(Given information begins)

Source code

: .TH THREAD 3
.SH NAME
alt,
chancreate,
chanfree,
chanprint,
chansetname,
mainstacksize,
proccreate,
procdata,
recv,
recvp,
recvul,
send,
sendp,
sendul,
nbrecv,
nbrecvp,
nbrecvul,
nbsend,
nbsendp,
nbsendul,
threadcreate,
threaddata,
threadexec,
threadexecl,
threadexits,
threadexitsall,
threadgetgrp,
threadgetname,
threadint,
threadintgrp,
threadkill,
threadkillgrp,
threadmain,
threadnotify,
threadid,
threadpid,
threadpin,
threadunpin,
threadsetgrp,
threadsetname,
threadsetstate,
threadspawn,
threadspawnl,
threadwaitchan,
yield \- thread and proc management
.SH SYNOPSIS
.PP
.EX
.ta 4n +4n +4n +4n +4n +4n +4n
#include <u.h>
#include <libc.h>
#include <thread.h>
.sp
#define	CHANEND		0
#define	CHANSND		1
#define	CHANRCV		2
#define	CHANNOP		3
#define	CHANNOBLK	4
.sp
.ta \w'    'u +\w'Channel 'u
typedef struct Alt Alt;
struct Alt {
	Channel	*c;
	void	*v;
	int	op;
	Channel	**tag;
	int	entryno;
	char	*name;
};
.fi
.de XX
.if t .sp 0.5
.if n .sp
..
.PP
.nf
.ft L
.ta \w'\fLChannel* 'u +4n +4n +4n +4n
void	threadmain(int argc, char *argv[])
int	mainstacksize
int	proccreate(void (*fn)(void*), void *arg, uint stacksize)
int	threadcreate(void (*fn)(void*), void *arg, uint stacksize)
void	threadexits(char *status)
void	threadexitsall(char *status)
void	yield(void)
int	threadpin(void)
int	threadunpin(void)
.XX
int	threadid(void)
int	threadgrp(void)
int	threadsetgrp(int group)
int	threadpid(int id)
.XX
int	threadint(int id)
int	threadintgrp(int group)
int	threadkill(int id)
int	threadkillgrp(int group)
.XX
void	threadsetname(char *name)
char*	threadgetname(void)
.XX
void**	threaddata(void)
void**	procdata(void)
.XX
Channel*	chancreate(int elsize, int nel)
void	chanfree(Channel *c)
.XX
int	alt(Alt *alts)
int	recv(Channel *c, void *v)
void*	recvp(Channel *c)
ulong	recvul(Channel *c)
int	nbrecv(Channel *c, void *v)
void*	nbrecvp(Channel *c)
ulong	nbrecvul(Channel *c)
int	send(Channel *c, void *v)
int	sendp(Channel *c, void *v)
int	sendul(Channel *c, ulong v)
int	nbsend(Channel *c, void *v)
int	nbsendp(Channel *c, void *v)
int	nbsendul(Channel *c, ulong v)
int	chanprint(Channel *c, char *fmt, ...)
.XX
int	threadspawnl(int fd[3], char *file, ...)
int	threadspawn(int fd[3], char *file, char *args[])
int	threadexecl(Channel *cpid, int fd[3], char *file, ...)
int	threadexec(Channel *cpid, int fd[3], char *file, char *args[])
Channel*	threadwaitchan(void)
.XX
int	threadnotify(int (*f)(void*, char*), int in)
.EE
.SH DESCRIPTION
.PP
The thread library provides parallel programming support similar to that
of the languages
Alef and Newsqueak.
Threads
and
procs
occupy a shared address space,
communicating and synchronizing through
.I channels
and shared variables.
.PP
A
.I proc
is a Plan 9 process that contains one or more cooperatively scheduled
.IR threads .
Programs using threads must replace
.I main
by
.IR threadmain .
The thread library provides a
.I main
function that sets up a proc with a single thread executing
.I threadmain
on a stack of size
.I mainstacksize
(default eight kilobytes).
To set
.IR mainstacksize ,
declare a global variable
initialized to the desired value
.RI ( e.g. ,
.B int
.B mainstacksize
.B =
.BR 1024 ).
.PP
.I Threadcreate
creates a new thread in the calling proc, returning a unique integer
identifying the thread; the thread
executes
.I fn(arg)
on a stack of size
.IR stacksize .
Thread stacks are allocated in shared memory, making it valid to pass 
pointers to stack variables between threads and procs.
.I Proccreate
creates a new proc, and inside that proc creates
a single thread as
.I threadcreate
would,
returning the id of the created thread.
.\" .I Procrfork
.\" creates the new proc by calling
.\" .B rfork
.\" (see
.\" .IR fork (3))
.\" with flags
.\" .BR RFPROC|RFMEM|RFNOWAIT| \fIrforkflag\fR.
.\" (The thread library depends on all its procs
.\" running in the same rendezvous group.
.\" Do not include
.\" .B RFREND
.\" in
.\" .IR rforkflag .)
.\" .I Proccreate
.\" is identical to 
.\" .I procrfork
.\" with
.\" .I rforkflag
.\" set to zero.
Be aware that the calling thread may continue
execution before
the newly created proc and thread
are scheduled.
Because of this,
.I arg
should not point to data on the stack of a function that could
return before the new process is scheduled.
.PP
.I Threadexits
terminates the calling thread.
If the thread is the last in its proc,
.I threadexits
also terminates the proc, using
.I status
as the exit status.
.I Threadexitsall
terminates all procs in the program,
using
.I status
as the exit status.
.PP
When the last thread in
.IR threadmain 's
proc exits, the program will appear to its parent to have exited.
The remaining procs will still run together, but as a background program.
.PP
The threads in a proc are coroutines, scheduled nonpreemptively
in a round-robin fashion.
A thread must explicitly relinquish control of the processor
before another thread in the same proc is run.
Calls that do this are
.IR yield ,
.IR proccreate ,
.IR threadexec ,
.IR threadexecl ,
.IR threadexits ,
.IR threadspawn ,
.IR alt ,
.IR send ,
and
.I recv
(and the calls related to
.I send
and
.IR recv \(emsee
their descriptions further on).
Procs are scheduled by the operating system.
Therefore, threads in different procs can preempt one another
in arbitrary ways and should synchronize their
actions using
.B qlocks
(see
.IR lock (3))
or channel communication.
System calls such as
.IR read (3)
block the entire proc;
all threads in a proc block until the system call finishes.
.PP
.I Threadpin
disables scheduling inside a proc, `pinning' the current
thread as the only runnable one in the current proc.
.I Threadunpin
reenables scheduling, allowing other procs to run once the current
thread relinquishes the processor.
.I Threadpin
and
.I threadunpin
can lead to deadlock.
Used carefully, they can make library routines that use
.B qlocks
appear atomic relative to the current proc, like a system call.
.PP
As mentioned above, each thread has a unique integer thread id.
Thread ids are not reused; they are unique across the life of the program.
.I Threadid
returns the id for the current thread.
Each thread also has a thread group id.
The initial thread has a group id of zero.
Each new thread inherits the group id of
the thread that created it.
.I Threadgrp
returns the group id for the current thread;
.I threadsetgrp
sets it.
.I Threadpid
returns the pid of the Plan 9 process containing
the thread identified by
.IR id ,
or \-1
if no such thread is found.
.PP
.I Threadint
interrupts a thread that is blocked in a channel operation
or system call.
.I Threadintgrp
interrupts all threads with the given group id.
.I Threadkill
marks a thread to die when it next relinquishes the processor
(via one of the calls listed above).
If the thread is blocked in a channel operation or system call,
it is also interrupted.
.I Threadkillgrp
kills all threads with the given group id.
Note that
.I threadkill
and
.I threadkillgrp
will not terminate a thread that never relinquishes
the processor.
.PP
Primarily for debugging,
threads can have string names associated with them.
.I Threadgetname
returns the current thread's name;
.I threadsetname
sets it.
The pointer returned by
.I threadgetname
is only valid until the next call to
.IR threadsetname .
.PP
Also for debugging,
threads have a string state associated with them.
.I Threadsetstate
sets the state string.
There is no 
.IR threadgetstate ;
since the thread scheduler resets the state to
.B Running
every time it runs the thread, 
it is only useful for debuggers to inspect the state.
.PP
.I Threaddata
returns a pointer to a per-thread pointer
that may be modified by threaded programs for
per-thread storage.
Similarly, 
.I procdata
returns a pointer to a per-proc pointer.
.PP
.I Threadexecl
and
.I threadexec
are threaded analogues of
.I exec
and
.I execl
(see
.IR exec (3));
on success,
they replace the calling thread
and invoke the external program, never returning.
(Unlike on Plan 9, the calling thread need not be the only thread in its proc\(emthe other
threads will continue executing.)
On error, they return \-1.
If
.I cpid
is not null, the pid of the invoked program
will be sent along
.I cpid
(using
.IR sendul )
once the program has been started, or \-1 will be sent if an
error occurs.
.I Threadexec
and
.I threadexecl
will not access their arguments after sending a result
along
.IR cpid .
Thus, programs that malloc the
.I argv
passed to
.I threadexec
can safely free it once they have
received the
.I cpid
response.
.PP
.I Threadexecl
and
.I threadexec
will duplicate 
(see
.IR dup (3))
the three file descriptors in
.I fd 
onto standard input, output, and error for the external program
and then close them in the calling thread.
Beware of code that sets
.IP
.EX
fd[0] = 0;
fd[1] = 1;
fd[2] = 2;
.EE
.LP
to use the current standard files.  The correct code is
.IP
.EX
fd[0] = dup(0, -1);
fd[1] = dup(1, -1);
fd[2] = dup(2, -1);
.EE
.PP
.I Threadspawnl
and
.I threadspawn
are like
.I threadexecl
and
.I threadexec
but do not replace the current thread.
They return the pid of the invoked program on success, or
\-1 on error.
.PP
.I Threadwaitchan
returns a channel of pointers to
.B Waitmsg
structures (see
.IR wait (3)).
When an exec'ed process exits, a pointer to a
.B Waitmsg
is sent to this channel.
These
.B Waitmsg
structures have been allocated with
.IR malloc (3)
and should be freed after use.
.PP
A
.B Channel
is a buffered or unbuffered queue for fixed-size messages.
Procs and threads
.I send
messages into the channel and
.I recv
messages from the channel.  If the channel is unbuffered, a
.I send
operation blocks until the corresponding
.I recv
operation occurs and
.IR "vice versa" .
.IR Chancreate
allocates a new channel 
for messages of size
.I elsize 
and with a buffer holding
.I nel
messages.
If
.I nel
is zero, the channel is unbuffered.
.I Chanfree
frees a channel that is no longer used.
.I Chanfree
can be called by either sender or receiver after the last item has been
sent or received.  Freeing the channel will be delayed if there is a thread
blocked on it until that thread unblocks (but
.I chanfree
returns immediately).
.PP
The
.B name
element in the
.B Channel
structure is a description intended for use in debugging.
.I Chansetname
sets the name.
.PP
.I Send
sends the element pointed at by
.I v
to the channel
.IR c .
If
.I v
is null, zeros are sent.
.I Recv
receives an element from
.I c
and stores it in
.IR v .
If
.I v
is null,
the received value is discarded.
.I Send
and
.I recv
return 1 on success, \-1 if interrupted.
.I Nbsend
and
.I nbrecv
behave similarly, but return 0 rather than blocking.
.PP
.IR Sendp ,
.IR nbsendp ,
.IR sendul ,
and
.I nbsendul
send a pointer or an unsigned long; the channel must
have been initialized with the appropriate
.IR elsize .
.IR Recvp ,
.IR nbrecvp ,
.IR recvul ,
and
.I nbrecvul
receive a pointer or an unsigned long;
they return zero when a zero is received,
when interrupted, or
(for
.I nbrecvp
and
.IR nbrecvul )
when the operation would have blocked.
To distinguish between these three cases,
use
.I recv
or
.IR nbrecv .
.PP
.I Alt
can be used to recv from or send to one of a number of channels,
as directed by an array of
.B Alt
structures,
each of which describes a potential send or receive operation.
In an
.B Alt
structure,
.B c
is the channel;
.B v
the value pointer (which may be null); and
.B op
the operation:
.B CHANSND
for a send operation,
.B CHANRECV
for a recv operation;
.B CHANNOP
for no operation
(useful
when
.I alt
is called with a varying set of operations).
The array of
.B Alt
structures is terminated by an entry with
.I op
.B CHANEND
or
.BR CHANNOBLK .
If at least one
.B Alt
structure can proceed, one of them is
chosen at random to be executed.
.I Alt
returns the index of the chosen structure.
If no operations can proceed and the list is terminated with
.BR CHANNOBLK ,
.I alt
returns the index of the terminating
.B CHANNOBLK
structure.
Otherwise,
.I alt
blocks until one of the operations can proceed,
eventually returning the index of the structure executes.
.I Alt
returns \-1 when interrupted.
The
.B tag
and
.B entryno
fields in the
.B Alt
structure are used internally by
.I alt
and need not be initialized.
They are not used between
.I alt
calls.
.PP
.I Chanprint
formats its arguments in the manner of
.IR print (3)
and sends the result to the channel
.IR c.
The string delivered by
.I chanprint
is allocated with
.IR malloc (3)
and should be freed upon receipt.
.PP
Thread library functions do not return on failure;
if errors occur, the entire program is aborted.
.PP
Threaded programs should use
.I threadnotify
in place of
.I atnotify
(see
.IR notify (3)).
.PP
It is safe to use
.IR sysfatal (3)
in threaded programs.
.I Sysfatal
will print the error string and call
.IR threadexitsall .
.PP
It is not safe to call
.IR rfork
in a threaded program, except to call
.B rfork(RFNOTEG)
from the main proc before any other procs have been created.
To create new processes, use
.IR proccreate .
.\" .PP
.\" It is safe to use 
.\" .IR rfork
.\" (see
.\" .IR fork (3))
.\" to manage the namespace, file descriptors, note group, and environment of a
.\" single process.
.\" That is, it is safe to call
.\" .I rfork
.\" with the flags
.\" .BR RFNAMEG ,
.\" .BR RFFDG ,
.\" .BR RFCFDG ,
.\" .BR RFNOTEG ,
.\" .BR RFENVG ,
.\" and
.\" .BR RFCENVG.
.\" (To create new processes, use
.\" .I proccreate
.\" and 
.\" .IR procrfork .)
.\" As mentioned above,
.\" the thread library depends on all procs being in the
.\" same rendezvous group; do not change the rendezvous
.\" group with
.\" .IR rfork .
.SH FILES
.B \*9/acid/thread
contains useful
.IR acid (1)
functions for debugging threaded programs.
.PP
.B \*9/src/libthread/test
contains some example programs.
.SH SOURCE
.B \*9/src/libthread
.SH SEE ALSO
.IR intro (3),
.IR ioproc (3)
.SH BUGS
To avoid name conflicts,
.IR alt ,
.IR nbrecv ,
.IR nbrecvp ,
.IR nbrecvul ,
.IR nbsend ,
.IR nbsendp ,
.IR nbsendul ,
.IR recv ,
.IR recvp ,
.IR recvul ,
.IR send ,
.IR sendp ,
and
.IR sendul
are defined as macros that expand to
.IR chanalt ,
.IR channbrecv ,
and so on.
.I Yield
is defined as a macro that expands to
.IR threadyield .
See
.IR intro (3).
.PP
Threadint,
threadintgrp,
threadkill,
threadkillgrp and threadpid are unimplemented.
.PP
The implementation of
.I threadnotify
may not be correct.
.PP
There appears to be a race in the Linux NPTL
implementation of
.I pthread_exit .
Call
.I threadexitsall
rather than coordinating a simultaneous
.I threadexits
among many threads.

(Given information ends)

■ **Task to complete**:
Go through the records and count the lines that include the string "threadnotify"; state that number alone.

■ **Final answer**:
4